一方で、Spring-8に関しては「いつになれば交付金ゼロで採算性を確保できるか」「納税者に対するリターンはあるのか」「民間ではそういう発想は当たり前だ」といったトンデモ発言も飛び出した。民間では〜〜は当たり前だというのはもはやテンプレートだろうか。Spring-8は、自分の中では「科学」のための「技術」であるというカテゴリに分けられると思う。技術にリターンを求めるのは当然ではあるが、科学のリターンは、これまでにない新しい「知」であり、一言にナンボですかという話では片付けられないし、それを支援出来ることが国家のプライオリティであると思う。そこに対する認識もなかったんじゃないか、と思った。

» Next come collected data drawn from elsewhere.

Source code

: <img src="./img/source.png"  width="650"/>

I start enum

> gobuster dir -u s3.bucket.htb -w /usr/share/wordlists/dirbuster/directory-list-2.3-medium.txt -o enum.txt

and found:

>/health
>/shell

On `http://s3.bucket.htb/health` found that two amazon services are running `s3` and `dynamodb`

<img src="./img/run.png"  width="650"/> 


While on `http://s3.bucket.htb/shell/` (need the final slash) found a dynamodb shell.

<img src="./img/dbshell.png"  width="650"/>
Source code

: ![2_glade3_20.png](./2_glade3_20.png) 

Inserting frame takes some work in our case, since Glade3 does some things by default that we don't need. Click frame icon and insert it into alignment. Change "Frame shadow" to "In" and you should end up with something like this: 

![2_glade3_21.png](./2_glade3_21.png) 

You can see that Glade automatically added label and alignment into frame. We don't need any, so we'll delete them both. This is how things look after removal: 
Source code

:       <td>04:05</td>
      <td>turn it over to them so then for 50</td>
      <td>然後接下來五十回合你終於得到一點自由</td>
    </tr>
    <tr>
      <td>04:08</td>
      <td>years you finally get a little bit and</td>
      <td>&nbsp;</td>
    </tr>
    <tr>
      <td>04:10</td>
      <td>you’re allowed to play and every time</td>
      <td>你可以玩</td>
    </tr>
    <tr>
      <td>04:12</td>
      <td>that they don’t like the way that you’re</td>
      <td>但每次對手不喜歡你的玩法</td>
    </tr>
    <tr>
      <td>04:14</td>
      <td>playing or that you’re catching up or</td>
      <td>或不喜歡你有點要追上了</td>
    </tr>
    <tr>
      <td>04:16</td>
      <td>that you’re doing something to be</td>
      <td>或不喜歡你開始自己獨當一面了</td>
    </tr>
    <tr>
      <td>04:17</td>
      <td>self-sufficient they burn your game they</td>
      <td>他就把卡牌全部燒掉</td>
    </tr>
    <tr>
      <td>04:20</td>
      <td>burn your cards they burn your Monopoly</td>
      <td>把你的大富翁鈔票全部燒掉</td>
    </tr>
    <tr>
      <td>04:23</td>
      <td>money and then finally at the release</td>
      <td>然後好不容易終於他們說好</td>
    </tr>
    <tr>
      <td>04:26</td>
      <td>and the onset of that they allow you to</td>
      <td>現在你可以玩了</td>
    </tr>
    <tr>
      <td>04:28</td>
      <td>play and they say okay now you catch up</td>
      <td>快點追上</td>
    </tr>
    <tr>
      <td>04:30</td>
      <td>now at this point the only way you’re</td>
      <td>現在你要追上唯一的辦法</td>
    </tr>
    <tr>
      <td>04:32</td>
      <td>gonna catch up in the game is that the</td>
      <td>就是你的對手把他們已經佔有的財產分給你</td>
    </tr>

後は、博士課程の学振・科研費関係について、「研究は自然淘汰・学振は生活保護のようなもの、甘えるんじゃない」という危険な発言まで飛び出してきた。そもそも研究は競争させるもの、という安易な発想を持っていること自体が危ない考えである。研究は人の数だけテーマがある。もちろん分子生物学などホットな分野に関しては割と競争が大きく占める部分もあるかもしれないけど、本来は研究は、先人達が積み上げてきた知からさらに様々な可能性を探求することにあると思う。そのためには、研究者の絶対数はもちろん、それら研究者同士の交流など、流動的な研究者の活動が必要であると思う。なのに博士を減らせ、という発想はどうかと思う。主観+思いつきで言っているとしか考えられない。



というような感じに個人的には受け止めたので、自分の中でも大きく間違っている認識があるかも知れない。それでもこういう適当というか何でもイチャモンつけて予算を減らす(昔はその逆もあったんだろう)というやり方をするぐらいなら、何も言わずにガンガン削って、文句が出れば、その事業についてきちんと精査して改めて評価をする、というやり方の方がフェアだろう。とにもかくにも全員が問題点に対する認識がずれたまま会議をしてしまうことの怖さを改めて実感した。こういう具合で国はこれからも動いて行くんだろう。本当に研究者で一生暮らしていきたい人は、企業の研究者になってその道を極めるか、早めに海外に出て様々な出会いを求める方がいいんだろう。